Selon le Ministère de l’économie, le montant des aides que l’Etat devra débourser pour compenser ces cessations d’activité sera de 1,2 milliard d’euros. Actuellement, l’Etat français débourse 7,2 milliards d’euros par mois en mesures anti-covid.

Echec politique ou urgence sanitaire? Un peu des deux…

Fin janvier, alors qu’un reconfinement général était attendu, Emmanuel Macron avait opté pour l’instauration du couvre-feu et la «territorialisation» des mesures, ouvrant la voie aux verrouillages locaux d’abord expérimentés à Nice et à Dunkerque, deux foyers de contamination. La volonté politique l’avait alors emporté sur les recommandations des experts scientifiques. Depuis, la situation s’est dégradée avec, ce 21 mars, 4353 cas graves en réanimation dans le pays et 35 088 nouvelles contaminations en 24 heures. Les mesures annoncées jeudi 18 mars prouvent donc l’échec de ce pari. Un échec dû largement à l’insuffisante accélération du nombre de vaccinations (5 630 671 Français ont reçu une première dose, 2 297 100 ont reçu deux doses et 10 838 940 doses ont été reçues… contre 7 millions de personnes vaccinées en Allemagne et 24 millions au Royaume-Uni) et à la saturation des services hospitaliers à Paris et dans les Hauts-de-France.
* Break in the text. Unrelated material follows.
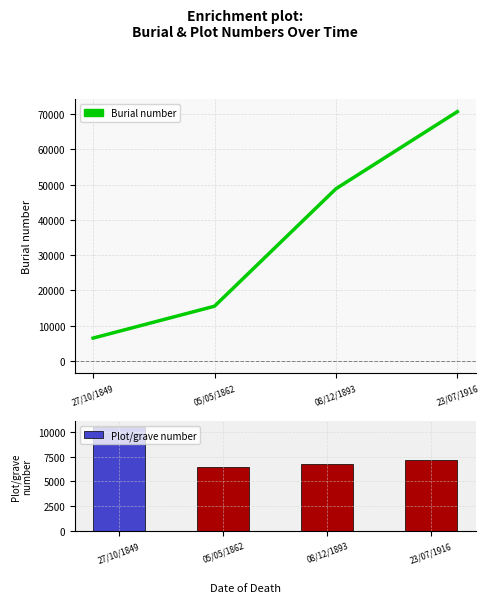

Is the value of Burial number at 27/10/1849 greater than the value of Plot/grave number at 23/07/1916?

No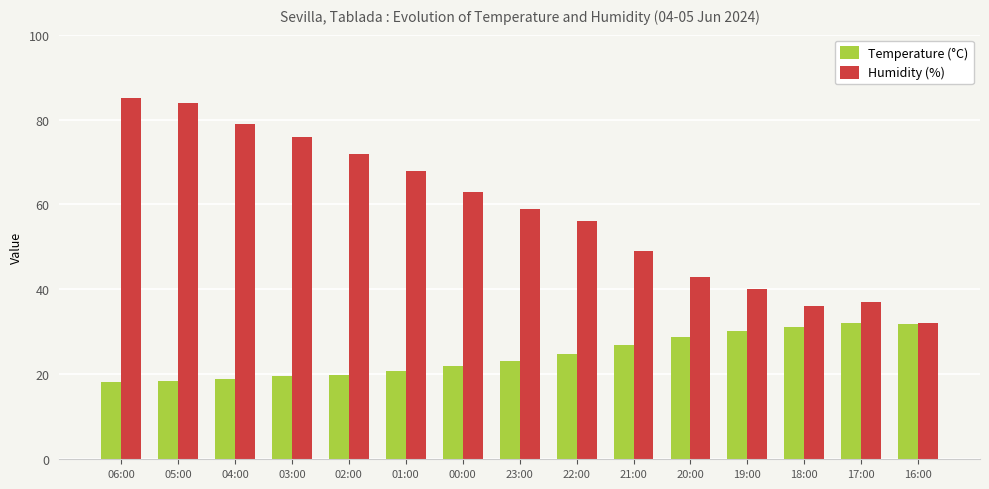

What is the greatest value displayed?

85.0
La question des hôpitaux est cruciale. A la suite de la première vague épidémique, le nombre de lits de réanimation était passé, dans l’Hexagone, de 5000 à 10 000 lits… mais cette augmentation n’a été que temporaire. Ces lits provenaient par exemple de «lits de surveillance continue transformés en lits de réanimation» ou «d’unités d’hospitalisation et notamment des unités ambulatoires», selon une note de la Haute Autorité de santé (HAS).
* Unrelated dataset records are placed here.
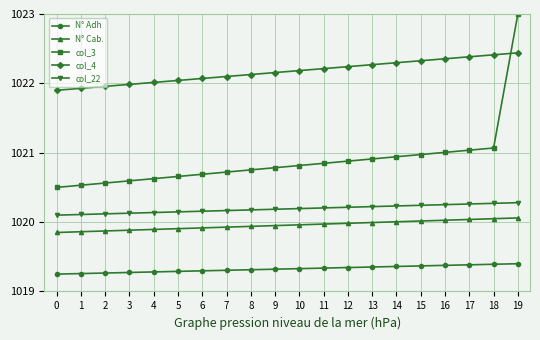

What is the difference between the maximum and minimum values in the col_4 series?

0.5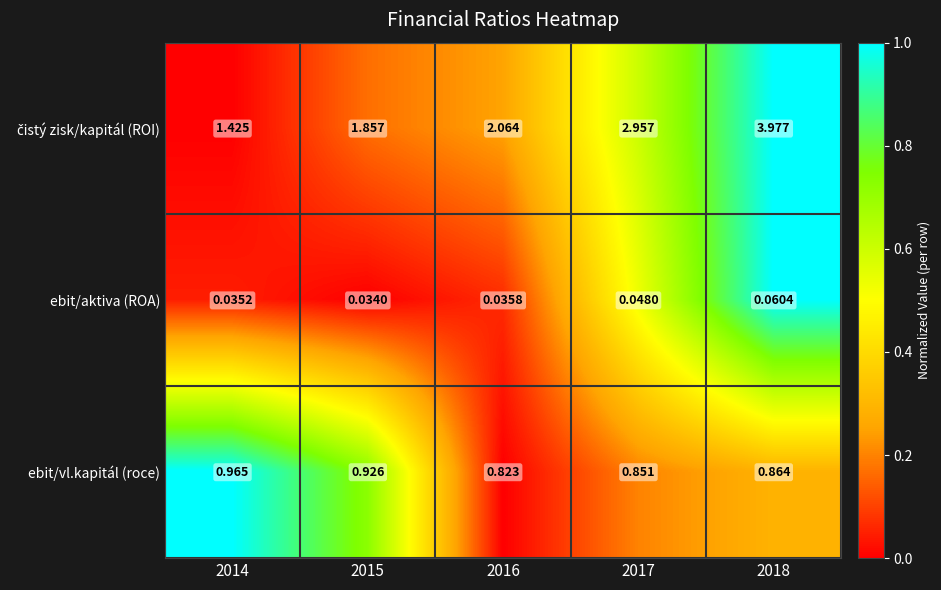

What is the total value across all series at 2016?

2.9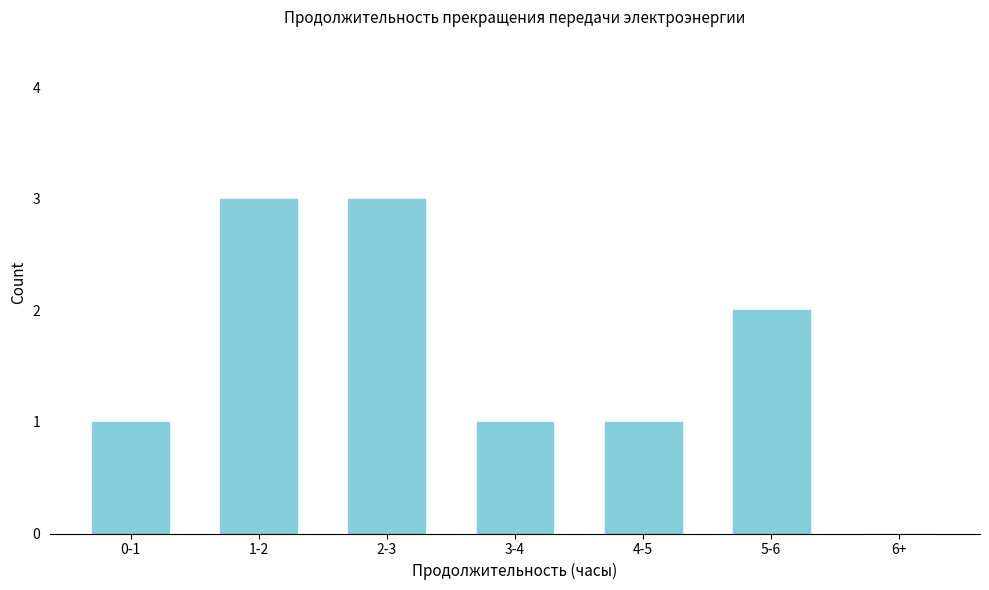

Reading left to right, what are all the values shown in this chart?

0-1=1	1-2=3	2-3=3	3-4=1	4-5=1	5-6=2	6+=0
En clair: les capacités d’urgence débloquées jusqu’en juin 2020 ont été démantelées… et doivent maintenant être réactivées. Avec une difficulté supplémentaire: l’impossibilité de déprogrammer des opérations déjà annulées en 2020. Autre difficulté: les besoins importants en personnel requis par les services de réanimation, que les hôpitaux publics ne peuvent plus assumer, en particulier en région Ile-de-France.
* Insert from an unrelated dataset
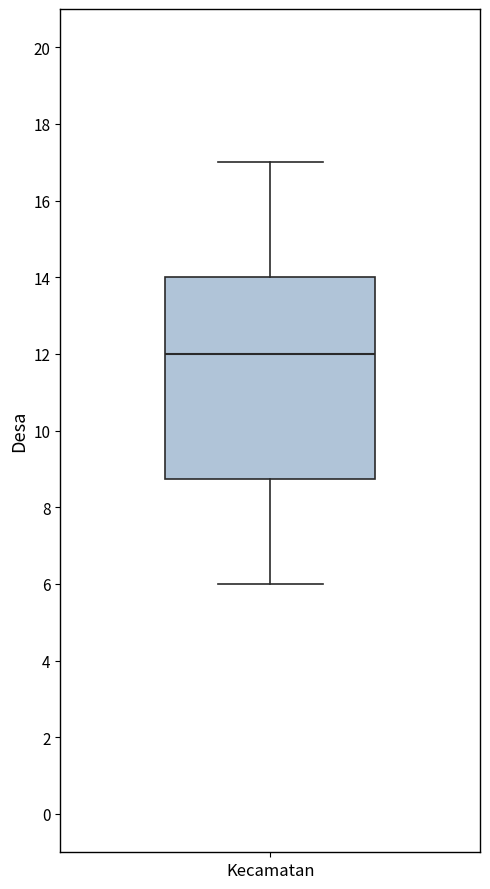

Where is the lower edge of the box for Kecamatan on the y-axis? The values are not printed on the chart, so give them approximately, as read against the axis.

8.8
La «troisième voie» a donc avant tout pour but d’agir comme un palliatif: mettre les régions les plus touchées par le coronavirus en mode pause… en attendant les vaccins. Avec une autre interrogation assurée de faire débat: pourquoi ces mesures de reconfinement partiel s’interrompent-elles pour l’heure le 17 avril, pile le jour du début des vacances scolaires de Pâques en région parisienne, bonne raison pour un nouvel exode des habitants de la capitale?